Walmart Inc.'s financial technology startup company could pose a threat to banks if the company uses the data at its disposal to pinpoint exactly what services its customers need.
On Jan. 11, Walmart announced that it is partnering with fintech-focused investment firm Ribbit Capital to launch a fintech company to offer financial services to employees and consumers. Few details are known about what products the retail giant will offer, but it has many advantages such as its size and customer base, observers said. Ultimately, Walmart's announcement is part of the larger battle between retailers moving into financial services and banks and who can use the data they possess to win customers, according to Sam Kilmer, a senior director at Cornerstone Advisors.
"They're both on the battlefield, and they both want to lead and influence the consumer. The big question is: who wins the battle? ... The key tool in the battle is data," Kilmer said in an interview. "If your bank or credit union is not very good at mining data ... and Walmart is big in your market, this may be a wakeup call for you."
Walmart can tailor the financial services it will eventually offer to its customers' needs by using the vast amount of data it has, one retail expert said. "[Walmart] can slice and dice their customer behaviors and statistics and figure out how they can pinpoint which financial services [to offer]," said Robert Amster, principal and co-founder of Retail Technology Group, a provider of consulting services to various retailers.
Direct access to that large customer base is another advantage for the retail giant. "It's not a cold start," Amster said. "They have a huge list of customers that they can start tapping immediately."
Walmart's venture could pose a specific threat to Woodforest Financial Group Inc., which operates more than 700 branches inside Walmart retail locations. In the 1990s, Kilmer worked for Union Federal Bank of Indianapolis, which operated branches inside Marsh Supermarkets.
"Your customer base of an in-store branch is almost entirely reflective of the store," Kilmer said. "If Walmart is going directly to those customers and directly competing with you, that's a threat."
Woodforest will welcome any competition Walmart's fintech company could bring, James Dreibelbis, chairman, president and CEO of Woodforest National Bank, wrote in an email. "The world of financial services is competitive, but like other industries, we see competition as an opportunity. Like restaurants congregating in one area, this is an opportunity for Woodforest to offer our services alongside Walmart and expand our presence inside their stores."

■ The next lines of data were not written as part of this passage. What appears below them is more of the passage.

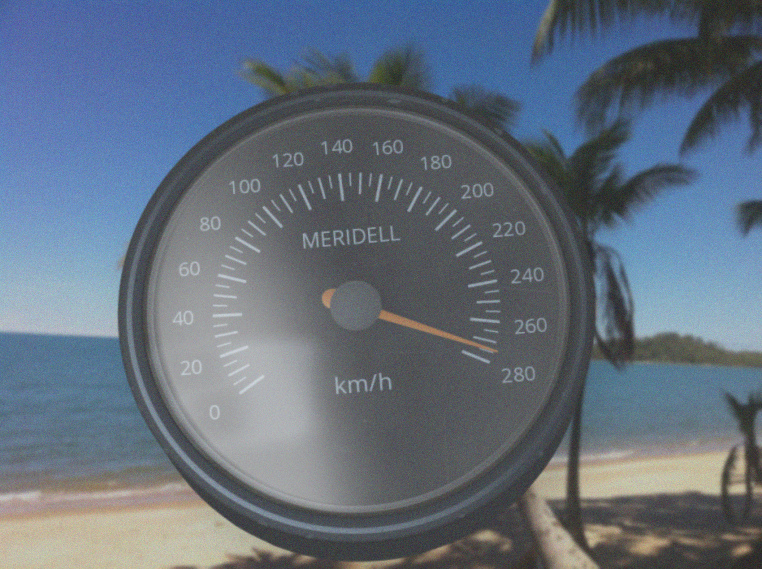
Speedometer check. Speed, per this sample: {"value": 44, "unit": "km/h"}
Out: {"value": 275, "unit": "km/h"}
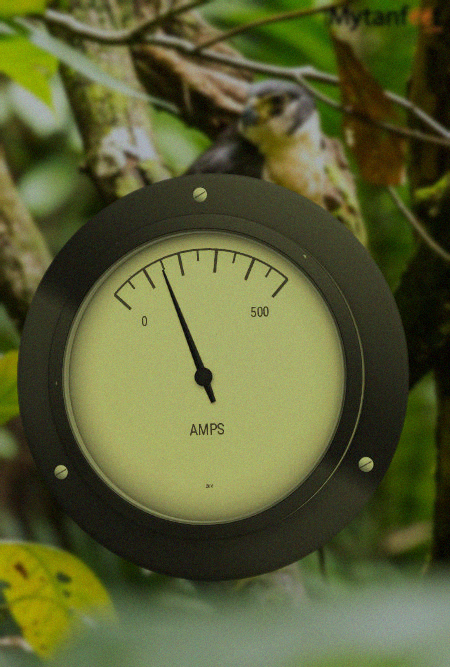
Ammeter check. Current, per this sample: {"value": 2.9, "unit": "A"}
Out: {"value": 150, "unit": "A"}
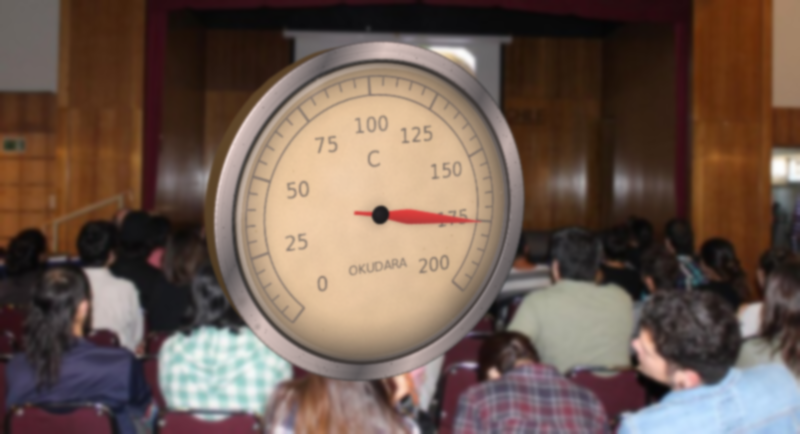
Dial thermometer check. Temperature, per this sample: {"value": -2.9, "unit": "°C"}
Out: {"value": 175, "unit": "°C"}
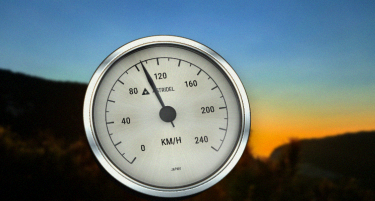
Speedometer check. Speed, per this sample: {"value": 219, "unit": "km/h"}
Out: {"value": 105, "unit": "km/h"}
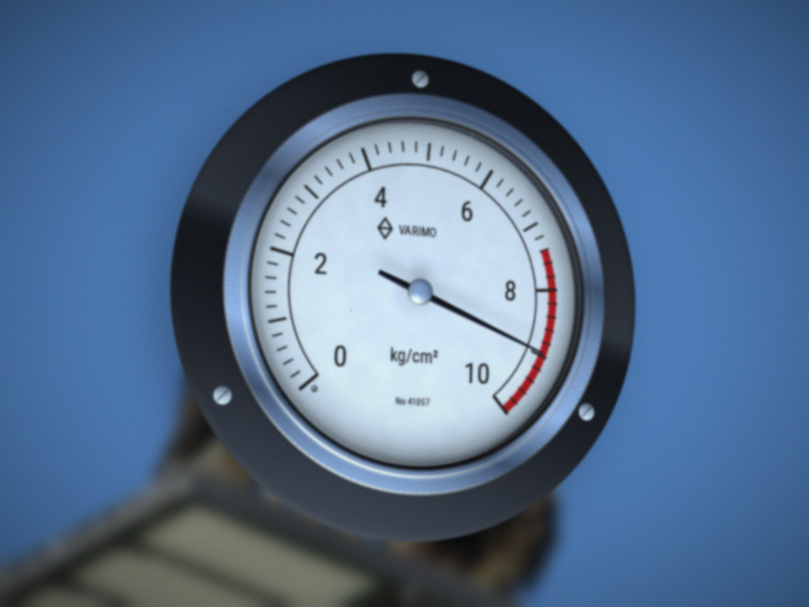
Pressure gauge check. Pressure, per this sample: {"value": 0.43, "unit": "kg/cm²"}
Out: {"value": 9, "unit": "kg/cm²"}
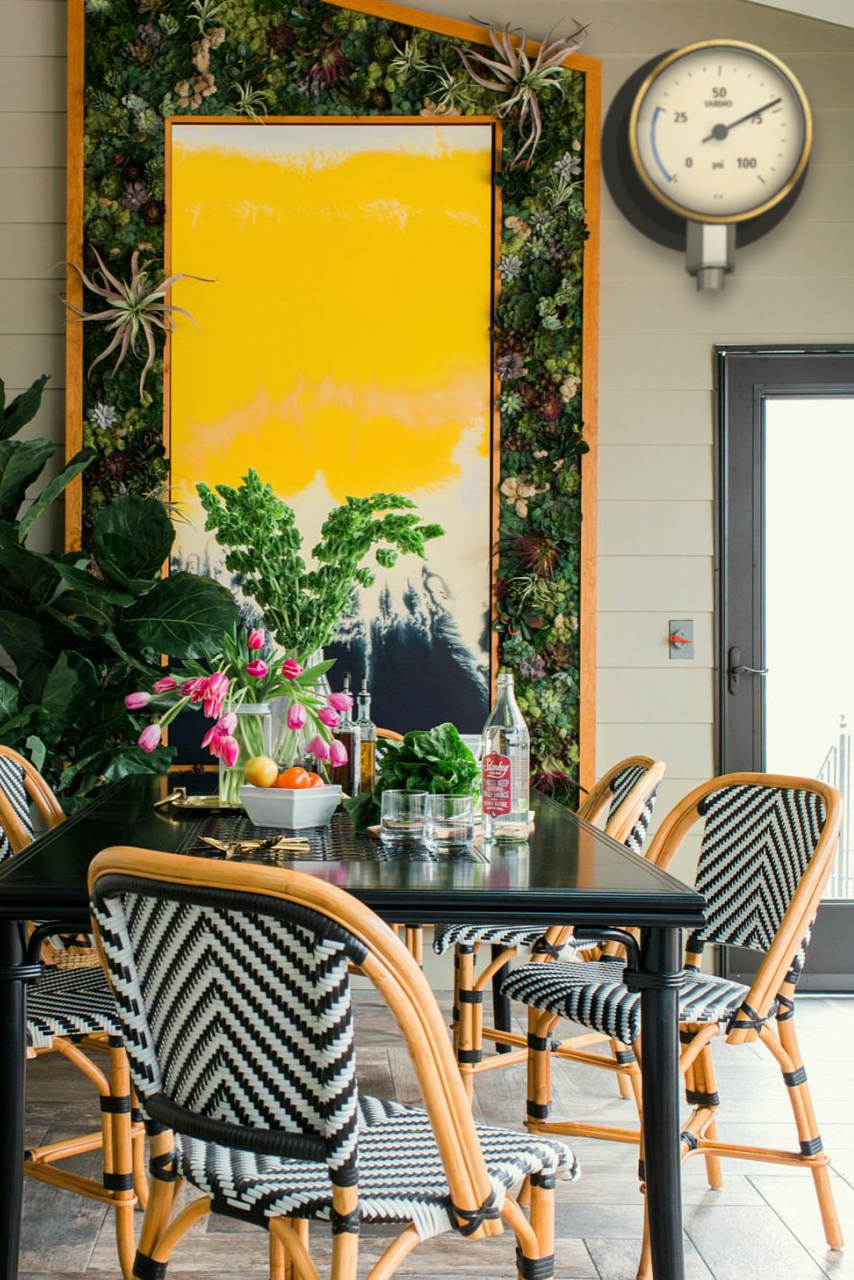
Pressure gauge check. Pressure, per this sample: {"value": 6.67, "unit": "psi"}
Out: {"value": 72.5, "unit": "psi"}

How much of a threat Walmart will pose to banks and credit unions nationwide could come down to what services it plans to offer. The retailer has yet to provide many details about the startup. "The new company is being developed to create a suite of digitally enabled financial products that are tailored to our customers and associates' unique needs. The list of exact projects and timeline is still being developed," a Walmart spokesperson said in a statement.

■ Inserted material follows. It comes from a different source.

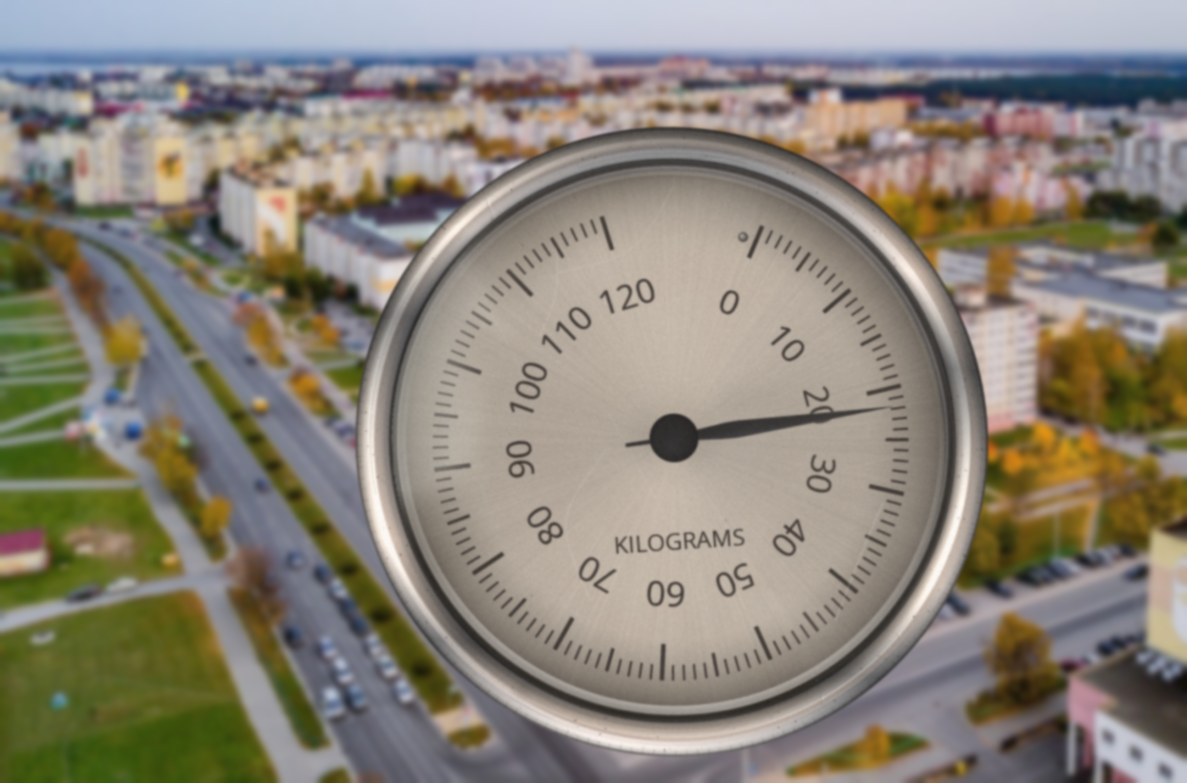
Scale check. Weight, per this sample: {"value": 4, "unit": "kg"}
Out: {"value": 22, "unit": "kg"}
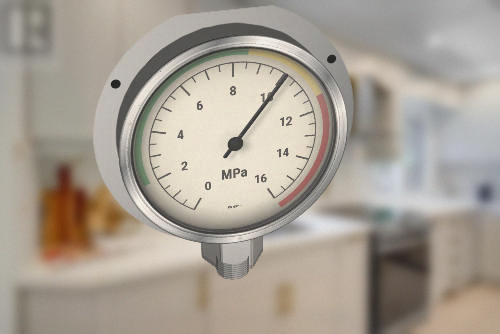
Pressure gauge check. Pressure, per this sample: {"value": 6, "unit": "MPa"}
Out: {"value": 10, "unit": "MPa"}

The increased competition from Walmart's fintech startup might encourage banks to hone their skills and customer relationships, but breaking into financial services could prove to be a hard feat, Christopher Marinac, director of research at Janney Montgomery Scott LLC, said in an interview.
"These types of things help the banks sharpen their skills," Marinac said. "The easy reaction is 'oh, Walmart can knock out banks.' No, not necessarily ... It still remains to be seen how easy it's going to be for people to get into the banking business. I'm not convinced it's that easy."
Despite the advantages Walmart has, this pivot into financial services could be unsuccessful if it proves to be a distraction for the company, both Kilmer and Amster said.
Kilmer pointed to Walmart's attempt to move into the e-commerce space with acquisitions of Jet.com, Bonobos and ModCloth as an example. Growing a profitable e-commerce business through those acquisitions proved to be a challenge for the company. Walmart began slashing jobs as it struggled for profitability and announced that it was discontinuing Jet.com in May 2020, almost four years after announcing the acquisition.
This is also not Walmart's first attempt to break into financial services. In 2005, it applied for an industrial loan charter with the Federal Deposit Insurance Corp. The move prompted outcry from banks and banking industry groups, and the FDIC instituted a moratorium on ILC applications in 2006. Walmart withdrew its application in 2007 after the FDIC extended its moratorium.
"There's always been a little bit of a fear factor that every time Walmart gets near financial services everyone goes 'oh, how much of a threat are they going to be?' but it's turned out to be not that big of a deal," Kilmer said.
But Walmart's size and resources could allow it to experiment with different financial services and see if it can be a successful venture.
"Walmart has deep pockets so they can experiment with almost anything they want to experiment with," Amster said. "They can afford to test the waters for some limited period of time and then either pull the trigger on closing it, expanding it or selling it to somebody else."